Texas voters Tuesday overwhelming approved a constitutional ban on same-sex marriage, making their state the 19th to take that step. In Maine, however, a proposal to repeal a new gay-rights law was trailing in early returns.

In California, voters had a chance to embolden or embarrass Gov. Arnold Schwarzenegger as they considered four measures he promoted as part of a power struggle with legislators and public-employee unions.

The contest in Texas was decided quickly — the ban was receiving more than 74 percent of the votes in early returns. Like every other state except Massachusetts, Texas didn't permit same-sex marriages previously, but the constitutional amendment was touted as an extra guard against future court rulings.

The campaign had been enlivened over the past week because of a controversial tactic by the amendment's opponents, who argued in recorded phone calls to voters that the measure is so poorly worded that it could jeopardize traditional man-woman marriages. Amendment supporters denounced the effort as misleading.
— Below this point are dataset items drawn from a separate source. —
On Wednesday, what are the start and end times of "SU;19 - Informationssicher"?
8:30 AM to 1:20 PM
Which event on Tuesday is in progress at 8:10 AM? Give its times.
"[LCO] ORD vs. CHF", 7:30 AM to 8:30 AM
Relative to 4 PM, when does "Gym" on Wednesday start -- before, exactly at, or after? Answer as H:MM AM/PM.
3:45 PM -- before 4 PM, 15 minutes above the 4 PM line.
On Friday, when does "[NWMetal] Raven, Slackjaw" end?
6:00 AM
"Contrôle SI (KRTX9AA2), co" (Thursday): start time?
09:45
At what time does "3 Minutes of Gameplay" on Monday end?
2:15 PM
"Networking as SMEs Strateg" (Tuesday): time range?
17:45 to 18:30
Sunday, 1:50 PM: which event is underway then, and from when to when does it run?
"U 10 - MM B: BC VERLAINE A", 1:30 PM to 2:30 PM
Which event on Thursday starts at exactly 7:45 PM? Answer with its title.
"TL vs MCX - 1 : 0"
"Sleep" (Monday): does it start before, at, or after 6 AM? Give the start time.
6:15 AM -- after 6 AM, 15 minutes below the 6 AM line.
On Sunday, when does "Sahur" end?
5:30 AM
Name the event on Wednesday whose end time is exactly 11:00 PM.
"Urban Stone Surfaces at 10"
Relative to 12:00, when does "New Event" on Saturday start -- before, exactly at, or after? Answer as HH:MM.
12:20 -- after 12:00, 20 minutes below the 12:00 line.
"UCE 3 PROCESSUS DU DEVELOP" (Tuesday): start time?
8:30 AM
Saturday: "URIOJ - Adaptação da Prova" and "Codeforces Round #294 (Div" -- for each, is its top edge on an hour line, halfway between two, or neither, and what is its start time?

In Maine, early returns indicated voters were spurning a measure placed on the ballot by a church-backed conservative coalition that would repeal a gay-rights law approved by lawmakers earlier this year. The lawmakers expanded the state's human rights act to outlaw discrimination based on sexual orientation, a step already taken by the five other New England states.

With about 12 percent of the precincts reporting, 57 percent of the voters were voting against the repeal effort.